Return the text of every item below line for line and unchanged, leaving out the pictures.

Recorded data

● ● ●

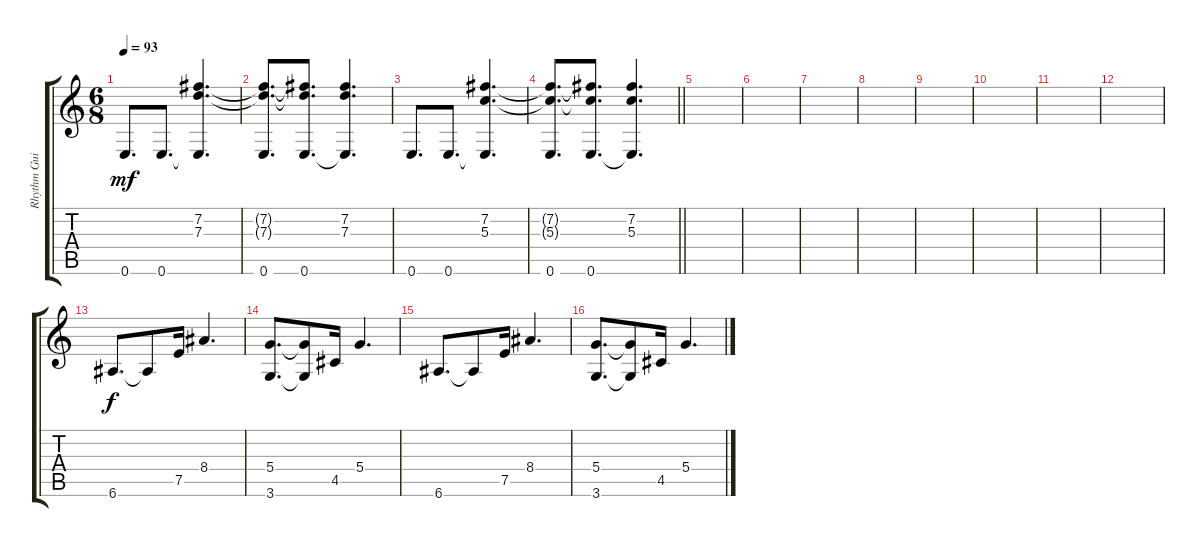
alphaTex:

\track ("Rhythm Guitar 1 [Mikael Akerfeldt + Pete" "Rhythm Gui") {instrument distortionguitar}
\staff {score tabs}
\tuning (E4 B3 G3 D3 A2 E2) {hide}
\ts (6 8)
\tempo 93
\clef g2
\ks c
0.6.8{d dy mf} 0.6.8{d} (7.2 7.3 0.6{t}).4{d} |
(7.2{t} 7.3{t} 0.6).8{d} (7.2{t} 7.3{t} 0.6).8{d} (7.2 7.3 0.6{t}).4{d} |
0.6.8{d} 0.6.8{d} (7.2 5.3 0.6{t}).4{d} |
\barLineRight lightlight
(7.2{t} 5.3{t} 0.6).8{d} (7.2{t} 5.3{t} 0.6).8{d} (7.2 5.3 0.6{t}).4{d} |
|
|
|
|
|
|
|
|
6.6.8{d dy f} 6.6{t}.8 7.5.16 8.4.4{d} |
(5.4 3.6).8{d} (5.4{t} 3.6{t}).8 4.5.16 5.4.4{d} |
6.6.8{d} 6.6{t}.8 7.5.16 8.4.4{d} |
(5.4 3.6).8{d} (5.4{t} 3.6{t}).8 4.5.16 5.4.4{d}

● ● ●

* Finished answer *
alphaTex:

\track ("Rhythm Guitar 1 [Mikael Akerfeldt + Pete" "Rhythm Gui") {instrument distortionguitar}
\staff {score tabs}
\tuning (E4 B3 G3 D3 A2 E2) {hide}
\ts (6 8)
\tempo 93
\clef g2
\ks c
0.6.8{d dy mf} 0.6.8{d} (7.2 7.3 0.6{t}).4{d} |
(7.2{t} 7.3{t} 0.6).8{d} (7.2{t} 7.3{t} 0.6).8{d} (7.2 7.3 0.6{t}).4{d} |
0.6.8{d} 0.6.8{d} (7.2 5.3 0.6{t}).4{d} |
\barLineRight lightlight
(7.2{t} 5.3{t} 0.6).8{d} (7.2{t} 5.3{t} 0.6).8{d} (7.2 5.3 0.6{t}).4{d} |
|
|
|
|
|
|
|
|
6.6.8{d dy f} 6.6{t}.8 7.5.16 8.4.4{d} |
(5.4 3.6).8{d} (5.4{t} 3.6{t}).8 4.5.16 5.4.4{d} |
6.6.8{d} 6.6{t}.8 7.5.16 8.4.4{d} |
(5.4 3.6).8{d} (5.4{t} 3.6{t}).8 4.5.16 5.4.4{d}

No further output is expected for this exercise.